We demonstrated that few adult mute swans might have the ability to survive infection with HPAI virus (H5N1). Surviviors would most likely be older swans in good health infected with a low dosage (e.g., <104 EID50/animal). However, because of viral shedding for several days without showing severe clinical symptoms, adult mute swans could play a key role in the spread of HPAI virus (H5N1), a conclusion that contradicts those of other investigators (–). Gross and histologic lesions in infected swans were independent of dosage, age, or sex of infected swans. Two parallel courses of pathogenesis with predominantly endothelial (n = 3) or epithelial/neuro­nal (n = 9) infections were distinguishable.
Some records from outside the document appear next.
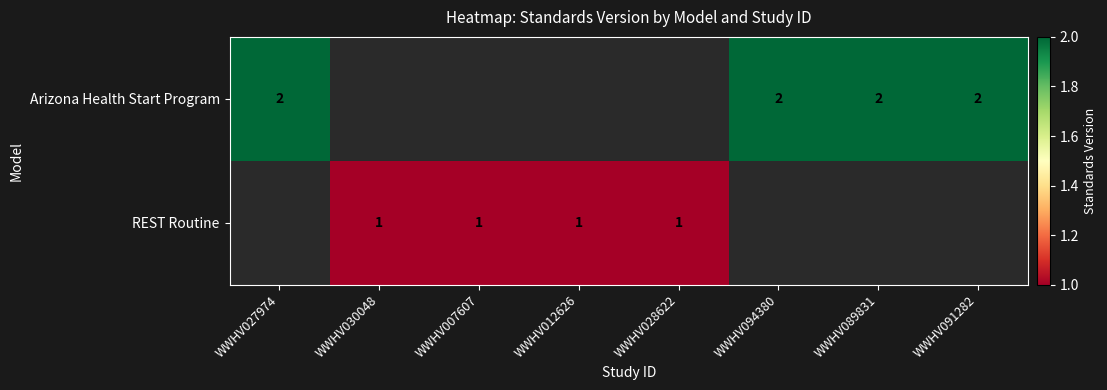

True or false: REST Routine has a value of 1 at WWHV007607.

True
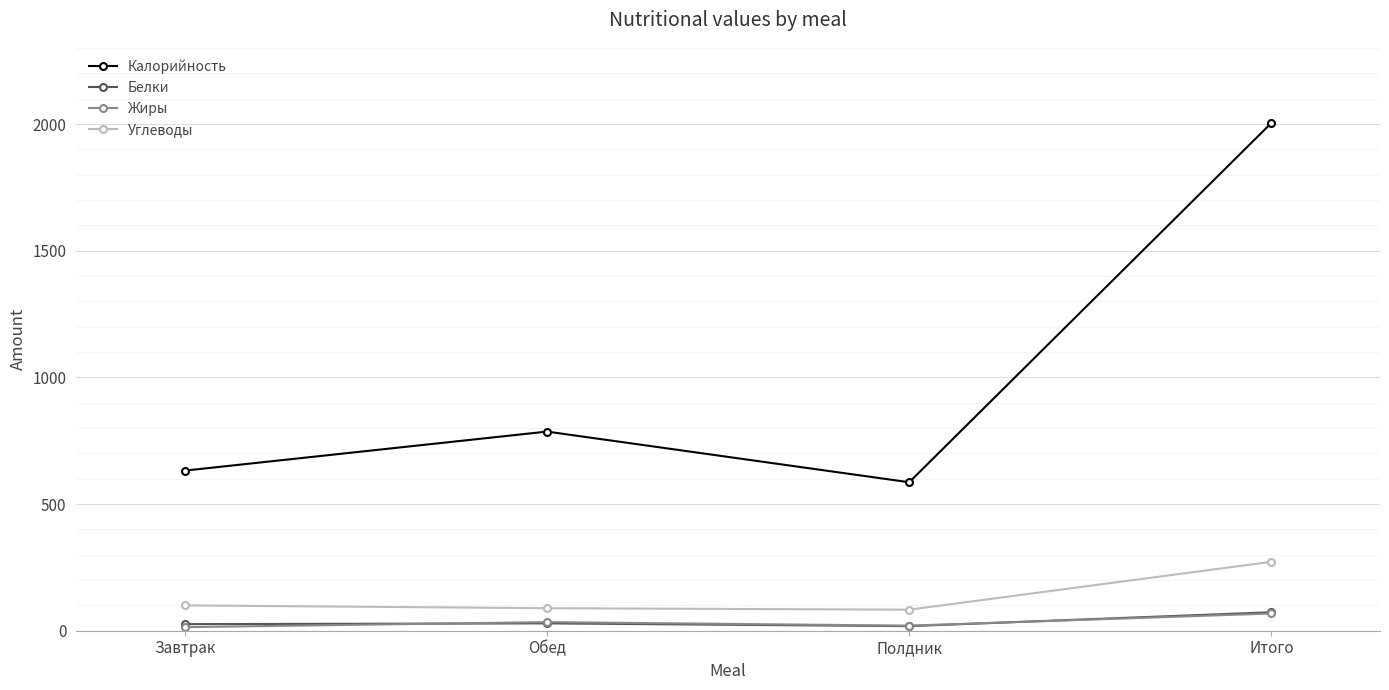

Which series has the widest spread of values?

Калорийность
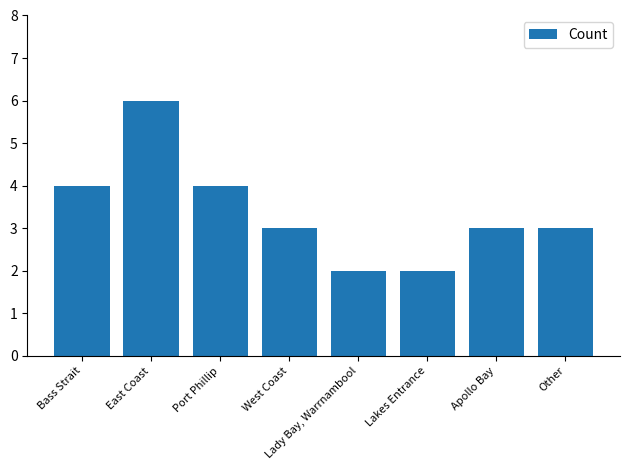

What is the smallest value displayed?

2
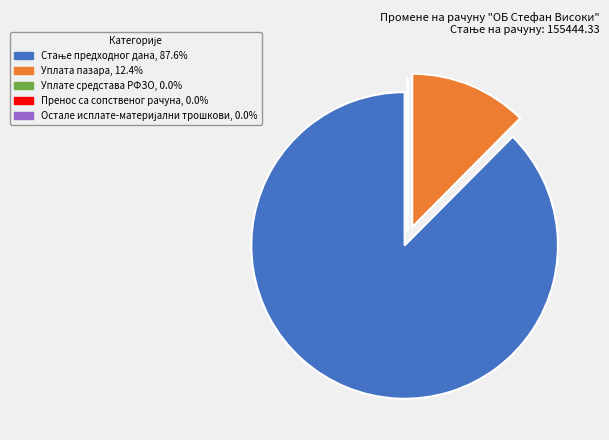

Is there any slice that represents more than half of the pie?

Yes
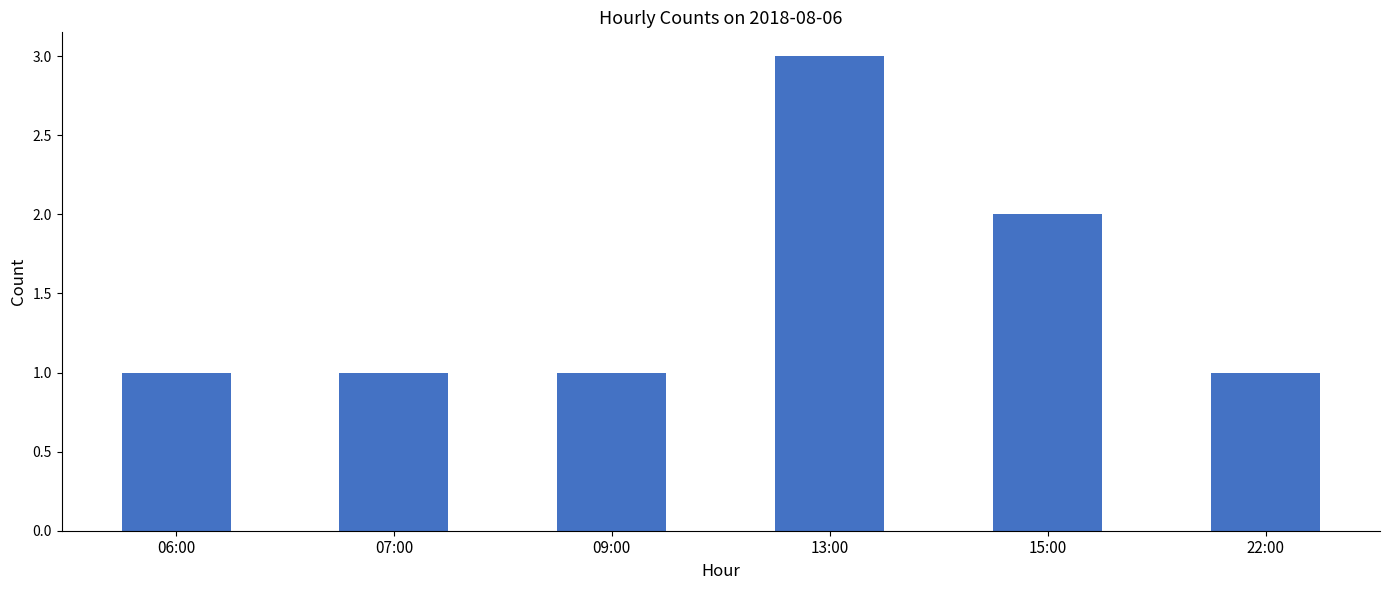

What is the smallest value displayed?

1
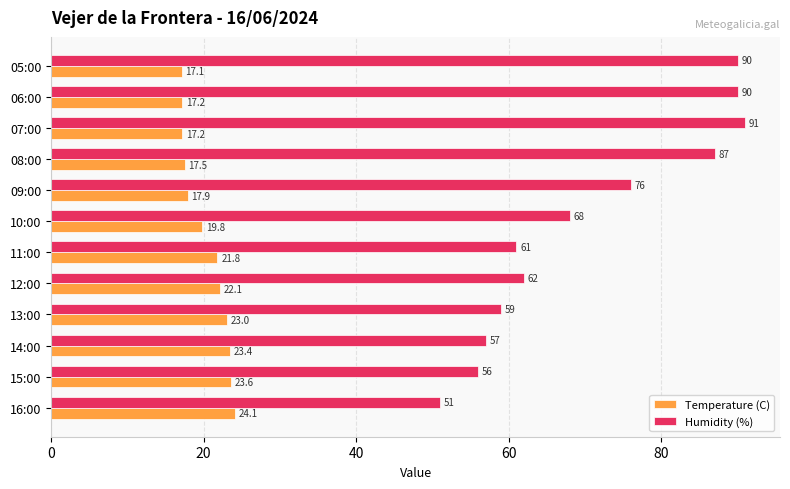

True or false: Humidity (%) has a value of 51.0 at 16:00.

True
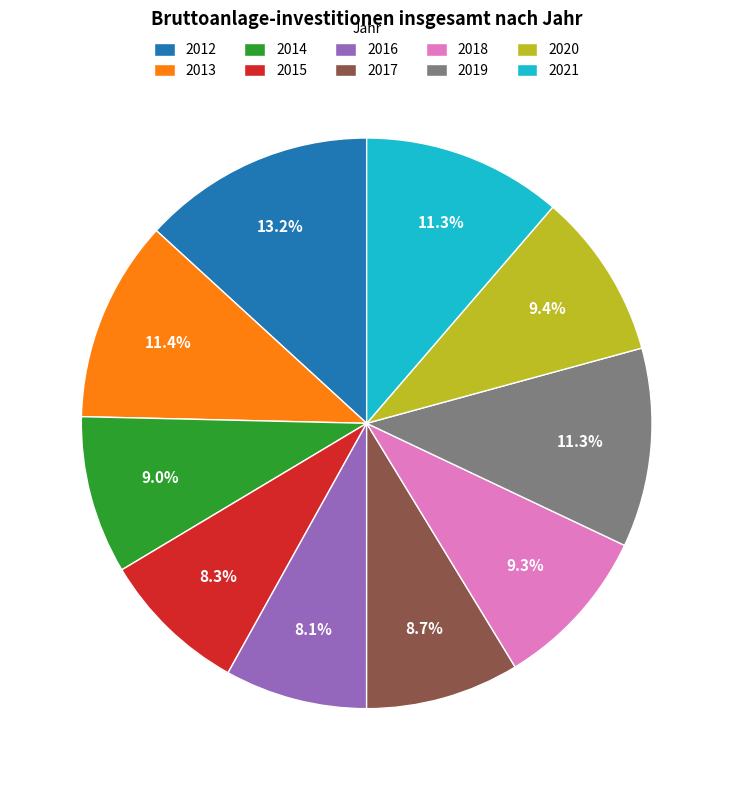

What is the ratio of the value at 2016 to the value at 2019?

0.7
Both forms have been described (). However, normally only 1 dominant type was observed, depending on the experimental conditions (e.g., species, age of the animals, virus strain). At least 2 swans with the endotheliotropic course of infection were negative for avian influenza virus–specific antibodies. Thus, failure to mount an early antibody response might be responsible for or promote infection of the vasculature. In contrast, preexisting avian influenza virus–specific antibodies can be an efficient modulator of the outcome of an infection with HPAI virus (H5N1).